When I ran a Delta Green game the other week, one of the players (yes, the player, not their character) was hung up with having “magic” in the game. He could deal with millennia-old squid-headed aliens hanging out on the bottom of the Pacific, but not magic. I explained that magic was really just advanced science based on “hypergeometric principles” which satisfied him for the session, but I decided to work out a brief “scientific” description of how (much of) magic works within my game. It involves physics, vibrations and hand-waving. Mostly the latter.
The universe is multi-dimensional. We are limited in that we are trapped within three-dimensional bodies (that travel at an uncontrollable fixed rate along a fourth time dimension). However, that does not mean that other dimensions do not exist. We simply are not equipped (normally) to see or interact with these other dimensions. Physicists working in string theory have said there are as many as 11 dimensions but even that number may be lower than reality.

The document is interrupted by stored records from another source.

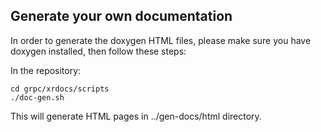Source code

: ## Generate your own documentation

In order to generate the doxygen HTML files, please make sure you have doxygen installed, then follow these steps:

In the repository:

	cd grpc/xrdocs/scripts
	./doc-gen.sh

This will generate HTML pages in ../gen-docs/html directory. 

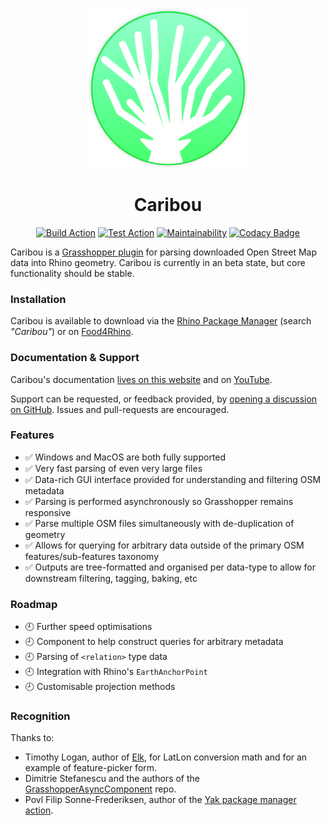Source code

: <div align="center">

![Caribou Logo](/assets/logo_logo.png)

# Caribou

[![Build Action](https://github.com/philipbelesky/Caribou/workflows/Build%20Grasshopper%20Plugin/badge.svg)](https://github.com/philipbelesky/Caribou/actions/workflows/dotnet-grasshopper.yml)
[![Test Action](https://github.com/philipbelesky/Caribou/workflows/Test%20Grasshopper%20Plugin/badge.svg)](https://github.com/philipbelesky/Caribou/actions/workflows/dotnet-tests.yml)
[![Maintainability](https://api.codeclimate.com/v1/badges/20e0e2fd92a1951ccb20/maintainability)](https://codeclimate.com/github/philipbelesky/Caribou/maintainability)
[![Codacy Badge](https://app.codacy.com/project/badge/Grade/39c17c1e89d74fccbece8013b74cb7b6)](https://www.codacy.com/gh/philipbelesky/Caribou/dashboard?utm_source=github.com&amp;utm_medium=referral&amp;utm_content=philipbelesky/Caribou&amp;utm_campaign=Badge_Grade)

</div>

Caribou is a [Grasshopper plugin](https://www.grasshopper3d.com/) for parsing downloaded Open Street Map data into Rhino geometry. Caribou is currently in an beta state, but core functionality should be stable.

### Installation

Caribou is available to download via the [Rhino Package Manager](https://www.rhino3d.com/features/package-manager/) (search *"Caribou"*) or on [Food4Rhino](https://www.food4rhino.com/en/app/caribou?lang=en).

### Documentation & Support

Caribou's documentation [lives on this website](https://caribou.philipbelesky.com) and on [YouTube](https://www.youtube.com/user/philipbelesky).

Support can be requested, or feedback provided, by [opening a discussion on GitHub](https://github.com/philipbelesky/Caribou/discussions). Issues and pull-requests are encouraged.

### Features

- ✅ Windows and MacOS are both fully supported
- ✅ Very fast parsing of even very large files
- ✅ Data-rich GUI interface provided for understanding and filtering OSM metadata
- ✅ Parsing is performed asynchronously so Grasshopper remains responsive
- ✅ Parse multiple OSM files simultaneously with de-duplication of geometry
- ✅ Allows for querying for arbitrary data outside of the primary OSM features/sub-features taxonomy
- ✅ Outputs are tree-formatted and organised per data-type to allow for downstream filtering, tagging, baking, etc

### Roadmap

- 🕘 Further speed optimisations
- 🕘 Component to help construct queries for arbitrary metadata
- 🕘 Parsing of `<relation>` type data
- 🕘 Integration with Rhino's `EarthAnchorPoint`
- 🕘 Customisable projection methods

### Recognition

Thanks to:

- Timothy Logan, author of [Elk](https://github.com/logant/Elk), for LatLon conversion math and for an example of feature-picker form.
- Dimitrie Stefanescu and the authors of the [GrasshopperAsyncComponent](https://github.com/specklesystems/GrasshopperAsyncComponent) repo.
- Povl Filip Sonne-Frederiksen, author of the [Yak package manager action](https://github.com/pfmephisto/rhino-yak).
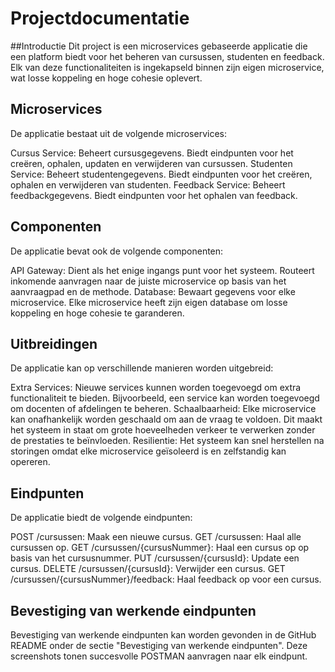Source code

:# Projectdocumentatie
##Introductie
Dit project is een microservices gebaseerde applicatie die een platform biedt voor het beheren van cursussen, studenten en feedback. Elk van deze functionaliteiten is ingekapseld binnen zijn eigen microservice, wat losse koppeling en hoge cohesie oplevert.

## Microservices
De applicatie bestaat uit de volgende microservices:

Cursus Service: Beheert cursusgegevens. Biedt eindpunten voor het creëren, ophalen, updaten en verwijderen van cursussen.
Studenten Service: Beheert studentengegevens. Biedt eindpunten voor het creëren, ophalen en verwijderen van studenten.
Feedback Service: Beheert feedbackgegevens. Biedt eindpunten voor het ophalen van feedback.

## Componenten
De applicatie bevat ook de volgende componenten:

API Gateway: Dient als het enige ingangs punt voor het systeem. Routeert inkomende aanvragen naar de juiste microservice op basis van het aanvraagpad en de methode.
Database: Bewaart gegevens voor elke microservice. Elke microservice heeft zijn eigen database om losse koppeling en hoge cohesie te garanderen.

## Uitbreidingen
De applicatie kan op verschillende manieren worden uitgebreid:

Extra Services: Nieuwe services kunnen worden toegevoegd om extra functionaliteit te bieden. Bijvoorbeeld, een service kan worden toegevoegd om docenten of afdelingen te beheren.
Schaalbaarheid: Elke microservice kan onafhankelijk worden geschaald om aan de vraag te voldoen. Dit maakt het systeem in staat om grote hoeveelheden verkeer te verwerken zonder de prestaties te beïnvloeden.
Resilientie: Het systeem kan snel herstellen na storingen omdat elke microservice geïsoleerd is en zelfstandig kan opereren.

## Eindpunten
De applicatie biedt de volgende eindpunten:

POST /cursussen: Maak een nieuwe cursus.
GET /cursussen: Haal alle cursussen op.
GET /cursussen/{cursusNummer}: Haal een cursus op op basis van het cursusnummer.
PUT /cursussen/{cursusId}: Update een cursus.
DELETE /cursussen/{cursusId}: Verwijder een cursus.
GET /cursussen/{cursusNummer}/feedback: Haal feedback op voor een cursus.

## Bevestiging van werkende eindpunten
Bevestiging van werkende eindpunten kan worden gevonden in de GitHub README onder de sectie "Bevestiging van werkende eindpunten". Deze screenshots tonen succesvolle POSTMAN aanvragen naar elk eindpunt.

However, just because we are limited to three dimensions does not mean that everything is. Some entities exist that live in four, five or even more dimensions simultaneously. Some of these exist in dimensions that overlap with one or more of the ones we inhabit. Others may be around us all the time; invisible and undetectable because they do not overlap with us in any way but around us just the same.
Our minds (as opposed to our physical brains) are not limited to a subset of available dimensions. This is why these other entities are capable of contacting us in our sleep, in our dreams. The most famous example of this is Cthulhu himself, who lies “asleep but dreaming in his home in R’lyeh”. Just because his body is trapped does not mean that his mind is.

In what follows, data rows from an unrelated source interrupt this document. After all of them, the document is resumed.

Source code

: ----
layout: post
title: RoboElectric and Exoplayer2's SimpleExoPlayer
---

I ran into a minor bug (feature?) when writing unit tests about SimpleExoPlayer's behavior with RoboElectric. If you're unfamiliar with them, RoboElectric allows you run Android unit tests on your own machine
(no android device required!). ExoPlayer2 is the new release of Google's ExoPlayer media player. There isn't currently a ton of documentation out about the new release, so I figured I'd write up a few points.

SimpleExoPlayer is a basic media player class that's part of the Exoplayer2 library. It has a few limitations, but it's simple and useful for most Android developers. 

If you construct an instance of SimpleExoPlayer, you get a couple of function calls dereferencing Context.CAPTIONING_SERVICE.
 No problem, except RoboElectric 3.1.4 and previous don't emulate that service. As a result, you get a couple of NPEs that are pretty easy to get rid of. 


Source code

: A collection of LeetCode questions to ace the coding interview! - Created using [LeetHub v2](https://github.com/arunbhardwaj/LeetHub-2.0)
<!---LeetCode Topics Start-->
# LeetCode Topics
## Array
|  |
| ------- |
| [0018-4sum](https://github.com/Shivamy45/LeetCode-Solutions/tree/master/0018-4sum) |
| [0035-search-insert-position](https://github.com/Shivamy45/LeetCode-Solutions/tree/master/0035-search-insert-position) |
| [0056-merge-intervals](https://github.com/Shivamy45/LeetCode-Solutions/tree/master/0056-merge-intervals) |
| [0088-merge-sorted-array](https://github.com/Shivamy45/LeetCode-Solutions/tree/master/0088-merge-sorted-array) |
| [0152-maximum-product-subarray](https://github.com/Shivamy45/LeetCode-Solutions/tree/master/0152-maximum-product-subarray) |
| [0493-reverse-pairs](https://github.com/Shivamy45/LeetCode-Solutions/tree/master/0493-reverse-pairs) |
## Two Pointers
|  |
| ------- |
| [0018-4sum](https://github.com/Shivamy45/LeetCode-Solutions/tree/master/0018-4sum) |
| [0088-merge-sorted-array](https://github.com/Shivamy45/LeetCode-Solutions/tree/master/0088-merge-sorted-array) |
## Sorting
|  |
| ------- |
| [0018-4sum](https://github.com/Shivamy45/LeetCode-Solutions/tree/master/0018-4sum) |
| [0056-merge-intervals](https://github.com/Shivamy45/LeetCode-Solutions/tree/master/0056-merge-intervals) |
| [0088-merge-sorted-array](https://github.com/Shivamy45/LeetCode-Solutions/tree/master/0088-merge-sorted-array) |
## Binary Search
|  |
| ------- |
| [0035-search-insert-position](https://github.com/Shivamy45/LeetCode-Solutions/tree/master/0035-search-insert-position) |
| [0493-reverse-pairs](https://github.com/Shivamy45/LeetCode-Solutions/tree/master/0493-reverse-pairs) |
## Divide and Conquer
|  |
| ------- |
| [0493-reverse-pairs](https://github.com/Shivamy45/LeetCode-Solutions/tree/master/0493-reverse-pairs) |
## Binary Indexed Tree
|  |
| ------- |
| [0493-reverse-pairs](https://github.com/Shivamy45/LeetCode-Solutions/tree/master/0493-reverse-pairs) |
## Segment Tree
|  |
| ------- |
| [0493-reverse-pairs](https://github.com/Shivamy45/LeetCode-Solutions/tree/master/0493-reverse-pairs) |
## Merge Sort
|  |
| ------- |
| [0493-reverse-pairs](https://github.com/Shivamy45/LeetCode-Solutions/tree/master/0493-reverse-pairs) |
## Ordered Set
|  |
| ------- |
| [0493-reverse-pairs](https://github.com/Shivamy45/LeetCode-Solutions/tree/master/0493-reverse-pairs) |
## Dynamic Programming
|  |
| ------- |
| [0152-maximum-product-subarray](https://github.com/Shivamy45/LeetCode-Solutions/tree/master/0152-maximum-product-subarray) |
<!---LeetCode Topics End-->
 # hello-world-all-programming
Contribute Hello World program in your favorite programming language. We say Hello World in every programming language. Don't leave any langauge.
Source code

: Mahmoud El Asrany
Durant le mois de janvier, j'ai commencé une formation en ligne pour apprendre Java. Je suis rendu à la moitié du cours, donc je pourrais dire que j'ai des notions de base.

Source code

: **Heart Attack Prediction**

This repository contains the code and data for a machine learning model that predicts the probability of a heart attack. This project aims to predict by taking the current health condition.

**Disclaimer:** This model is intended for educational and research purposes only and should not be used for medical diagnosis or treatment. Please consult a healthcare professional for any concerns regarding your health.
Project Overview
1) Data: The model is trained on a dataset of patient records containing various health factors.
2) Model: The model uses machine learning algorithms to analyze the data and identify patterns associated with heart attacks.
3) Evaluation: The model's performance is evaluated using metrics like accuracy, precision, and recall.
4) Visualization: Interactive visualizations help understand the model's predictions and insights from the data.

There are also ways to physically interact with these entities and the dimensions they inhabit. The two most common are resonance and congruence.

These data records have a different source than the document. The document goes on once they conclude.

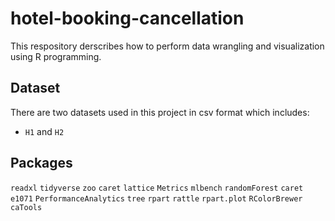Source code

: # hotel-booking-cancellation
This respository derscribes how to perform data wrangling and visualization using R programming.
## Dataset
There are two datasets used in this project in csv format which includes:
* `H1` and `H2`
## Packages
`readxl`
`tidyverse`
`zoo`
`caret`
`lattice`
`Metrics`
`mlbench`
`randomForest`
`caret`
`e1071`
`PerformanceAnalytics`
`tree`
`rpart`
`rattle`
`rpart.plot`
`RColorBrewer`
`caTools`
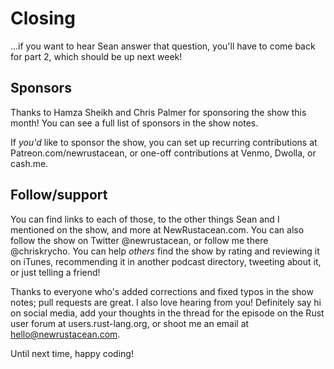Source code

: # Closing

...if you want to hear Sean answer that question, you'll have to come back for
part 2, which should be up next week!

## Sponsors

Thanks to Hamza Sheikh and Chris Palmer for sponsoring the show this month!
You can see a full list of sponsors in the show notes.

If *you'd* like to sponsor the show, you can set up recurring contributions at
Patreon.com/newrustacean, or one-off contributions at Venmo, Dwolla, or
cash.me.

## Follow/support

You can find links to each of those, to the other things Sean and I mentioned
on the show, and more at NewRustacean.com. You can also follow the show on
Twitter @newrustacean, or follow me there @chriskrycho. You can help *others*
find the show by rating and reviewing it on iTunes, recommending it in another
podcast directory, tweeting about it, or just telling a friend!

Thanks to everyone who's added corrections and fixed typos in the show notes;
pull requests are great. I also love hearing from you! Definitely say hi on
social media, add your thoughts in the thread for the episode on the Rust user
forum at users.rust-lang.org, or shoot me an email at hello@newrustacean.com.

Until next time, happy coding!
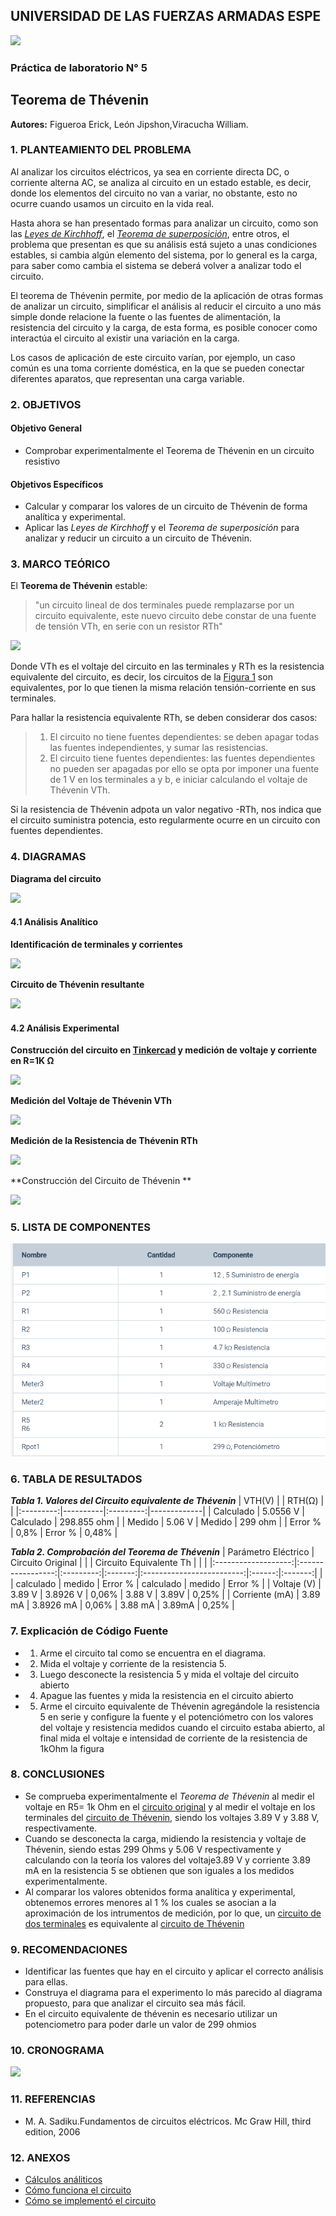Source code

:  ## UNIVERSIDAD DE LAS FUERZAS ARMADAS ESPE
![](https://github.com/erickfi/Practica-5/blob/master/Img/Escudo.jpg)
### Práctica de laboratorio N° 5
## Teorema de Thévenin
**Autores:** Figueroa Erick, León Jipshon,Viracucha William.
### 1. PLANTEAMIENTO DEL PROBLEMA
Al analizar los circuitos eléctricos, ya sea en corriente directa DC, o corriente alterna AC, se analiza al circuito en un estado estable, es decir, donde los elementos del circuito no van a variar, no obstante, esto no ocurre cuando usamos un circuito en la vida real. 

Hasta ahora se han presentado formas para analizar un circuito, como son las *[Leyes de Kirchhoff](https://github.com/erickfi/Laboratorio--1)*, el *[Teorema de superposición](https://github.com/erickfi/Laboratorio-4)*, entre otros, el problema que presentan es que su análisis está sujeto a unas condiciones estables, si cambia algún elemento del sistema, por lo general es la carga, para saber como cambia el sistema se deberá volver a analizar todo el circuito.

El teorema de Thévenin permite, por medio de la aplicación de otras formas de analizar un circuito, simplificar el análisis al reducir el circuito a uno más simple donde relacione la fuente o las fuentes de alimentación, la resistencia del circuito y la carga, de esta forma, es posible conocer como interactúa el circuito al existir una variación en la carga.

Los casos de aplicación de este circuito varían, por ejemplo, un caso común es una toma corriente doméstica, en la que se pueden conectar diferentes aparatos, que representan una carga variable.  

### 2. OBJETIVOS
#### Objetivo General
- Comprobar experimentalmente el Teorema de Thévenin en un circuito resistivo
#### Objetivos Específicos
- Calcular y comparar los valores de un circuito de Thévenin de forma analítica y experimental.
- Aplicar las *Leyes de Kirchhoff* y el *Teorema de superposición* para analizar y reducir un circuito a un circuito de Thévenin.
### 3. MARCO TEÓRICO
El **Teorema de Thévenin** estable:
> "un circuito lineal de dos terminales puede remplazarse por un circuito equivalente, este nuevo circuito debe constar de una fuente de tensión VTh, en serie con un resistor RTh"

![](https://github.com/erickfi/Practica-5/blob/master/Img/Cambio%20circuito.PNG)

Donde VTh es el voltaje del circuito en las terminales y RTh es la resistencia equivalente del circuito, es decir, los circuitos de la [Figura 1](https://github.com/erickfi/Practica-5/blob/master/Img/Cambio%20circuito.PNG) son equivalentes, por lo que tienen la misma relación tensión-corriente en sus terminales.

Para hallar la resistencia equivalente RTh, se deben considerar dos casos:

>1. El circuito no tiene fuentes dependientes: se deben apagar todas las fuentes independientes, y sumar las resistencias.
>2. El circuito tiene fuentes dependientes: las fuentes dependientes no pueden ser apagadas por ello se opta por imponer una fuente de 1 V en los terminales a y b, e iniciar calculando el voltaje de Thévenin VTh.

Si la resistencia de Thévenin adpota un valor negativo -RTh, nos indica que el circuito suministra potencia, esto regularmente ocurre en un circuito con fuentes dependientes.

### 4. DIAGRAMAS
**Diagrama del circuito**

![](https://github.com/erickfi/Practica-5/blob/master/Img/Diagrama%205.PNG)

#### 4.1 Análisis Analítico

**Identificación de terminales y corrientes**

![](https://github.com/erickfi/Practica-5/blob/master/Img/Cambio%20a%20thevenin.jpg)

**Circuito de Thévenin resultante**

![](https://github.com/erickfi/Practica-5/blob/master/Img/Circuito%20Thevenin.jpeg)

#### 4.2 Análisis Experimental

**Construcción del circuito en [Tinkercad](tinkercad.com) y medición de voltaje y corriente en R=1K Ω**

![](https://github.com/erickfi/Practica-5/blob/master/Img/Thinker%205.1.png)

**Medición del Voltaje de Thévenin VTh**

![](https://github.com/erickfi/Practica-5/blob/master/Img/Thinker%205.2.PNG)

**Medición de la Resistencia de Thévenin RTh**

![](https://github.com/erickfi/Practica-5/blob/master/Img/Thinker5.3.PNG)

**Construcción del Circuito de Thévenin **

![](https://github.com/erickfi/Practica-5/blob/master/Img/Thinker%205.4.PNG)

### 5. LISTA DE COMPONENTES

![](Img/Materiales.PNG)

### 6. TABLA DE RESULTADOS

***Tabla 1. Valores del Circuito equivalente de Thévenin***
|   VTH(V)  |          |   RTH(Ω)  |             |
|:---------:|----------|:---------:|-------------|
| Calculado | 5.0556 V | Calculado | 298.855 ohm |
| Medido    | 5.06 V   | Medido    | 299 ohm     |
| Error %   | 0,8%     |   Error % | 0,48%       |


***Tabla 2. Comprobación del Teorema de Thévenin***
| Parámetro Eléctrico | Circuito Original |           |         | Circuito   Equivalente Th |        |         |
|:-------------------:|:-----------------:|:---------:|:-------:|:-------------------------:|:------:|:-------:|
|                     | calculado         | medido    | Error % | calculado                 | medido | Error % |
| Voltaje (V)         | 3.89 V            |  3.8926 V | 0,06%   | 3.88 V                    | 3.89V  | 0,25%   |
| Corriente (mA)      | 3.89 mA           | 3.8926 mA | 0,06%   | 3.88 mA                   | 3.89mA | 0,25%   |

### 7. Explicación de Código Fuente

- 1. Arme el circuito tal como se encuentra en el diagrama.
- 2. Mida el voltaje y corriente de la resistencia 5.
- 3. Luego desconecte la resistencia 5 y mida el voltaje del circuito abierto 
- 4. Apague las fuentes y mida la resistencia en el circuito abierto
- 5. Arme el circuito equivalente de Thévenin agregándole la resistencia 5 en serie y configure la fuente y el potenciómetro con los valores del voltaje y resistencia medidos cuando el circuito estaba abierto, al final mida el voltaje e intensidad de corriente de la resistencia de 1kOhm la figura 

### 8. CONCLUSIONES

- Se comprueba experimentalmente el *Teorema de Thévenin* al medir el voltaje en R5= 1k Ohm en el [circuito original](https://github.com/erickfi/Practica-5/blob/master/Img/Diagrama%205.PNG) y al medir el voltaje en los terminales del [circuito de Thévenin](https://github.com/erickfi/Practica-5/blob/master/Img/Cambio%20a%20thevenin.jpg), siendo los voltajes 3.89 V y 3.88 V, respectivamente.
- Cuando se desconecta la carga, midiendo la resistencia y voltaje de Thévenin, siendo estas 299 Ohms y 5.06 V respectivamente y calculando con la teoría los valores del voltaje3.89 V y corriente 3.89 mA en la resistencia 5 se obtienen que son iguales a los medidos experimentalmente.
- Al comparar los valores obtenidos forma analítica y experimental, obtenemos errores menores al 1 % los cuales se asocian a la aproximación de los intrumentos de medición, por lo que, un [circuito de dos terminales](https://github.com/erickfi/Practica-5/blob/master/Img/Diagrama%205.PNG) es equivalente al [circuito de Thévenin ](https://github.com/erickfi/Practica-5/blob/master/Img/Circuito%20Thevenin.jpeg)

### 9. RECOMENDACIONES
- Identificar las fuentes que hay en el circuito y aplicar el correcto análisis para ellas.
- Construya el diagrama para el experimento lo más parecido al diagrama propuesto, para que analizar el circuito sea más fácil.
- En el circuito equivalente de thévenin es necesario utilizar un potenciometro para poder darle un valor de 299 ohmios

### 10. CRONOGRAMA

![](https://github.com/erickfi/Practica-5/blob/master/Img/Cronograma%205.PNG)

### 11. REFERENCIAS
- M. A. Sadiku.Fundamentos de circuitos eléctricos. Mc Graw Hill, third edition, 2006
### 12. ANEXOS
- [Cálculos análiticos](https://github.com/erickfi/Practica-5/blob/master/Anexos/C%C3%A1lculos%20Anal%C3%ADticos.pdf)
- [Cómo funciona el circuito](https://www.youtube.com/watch?v=TRDsxjXFfmg&feature=youtu.be)
- [Cómo se implementó el circuito](https://www.youtube.com/watch?v=GO8c0AroBgk&feature=youtu.be)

We will start with resonance. While not technically correct it is possible to think of these other dimensions as “vibrating” at a different frequency than we do. If certain frequency patterns are established, a “resonance” can be set up between our dimensions (or at least our fully-dimensioned minds within our dimensions) and the entities inhabiting other sets of dimensions. This is the principle behind many so-called “magical incantations”. The nonsense syllables and atonal music of magical rituals are not really meaningful in and of themselves. “Ph’nglui mglw’nafh Cthulhu R’lyeh wgah’nagl fhtagn!” is thus not necessarily a phrase in an unknown language so much as it is simply a phonetic way of re-creating a set of sonic vibrations that resonate with a particular entity in another set of dimensions.
And these dimensions may be at an arbitrary distance. Even if a place is a long distance away in the three dimensions we normally experience it may be quite close in another set of dimensions. It is said, for example, that Yog-Sothoth is co-terminus with all of time and space. It is. It does not normally exist within the four dimensions that we inhabit but in the set of dimensions it does normally dwell within it overlaps all of ours (though it is not abnormally large within its own planes of existence).
Science, of course, has made great strides in automating such “rituals”. The most well-known example of this is the Tillinghast Resonator (described in Lovecraft’s story From Beyond). This device creates electromagnetic frequencies that allow our minds to easily discern other dimensions. And for entities of those dimensions to discern us.
The other, related method of connecting with these other dimensions is simple geometry. If a particular geometric angle or structure is created that matches an angle or structure in another set of dimensions then a connection can be established between the two. A person or entity can then “translate” (for lack of a better word) from one set of dimensions to another. These are the “angles” and “non-Euclidean geometries” that Lovecraft spoke of. Angles and geometry feature heavily in Dreams in the Witch House, for example, where they seem to feature heavily in the witch’s powers. And the Hounds of Tindalos of course materialize from angles.
By looking at things from a multi-dimensional viewpoint, much of the so-called “magic” is explained. Summons work by translating entities from one set of dimensions to another. Gates work by shifting a traveller to another set of dimensions where their origin and destination are arbitrarily close to one another. The Mi-Go are mining substances we can’t see because they only exist in other dimensions (and they can survive in vacuum because “air” exists in the other dimensions there) and the Insects of Shaggi can pass into our skulls because they are open from other dimensions.
Multiple dimensions also explain such creatures as the Hounds and the Great Race of Yith. They also live in multiple dimensions but instead of being forced along the time dimension as we (and most other species) do, they can travel along it as easily as we can in the other three.
This gives a somewhat consistent and pseudo-scientific explanation for the “magic” encountered in Call of Cthulhu.
Of course, you can always just say it’s just magic. That works too.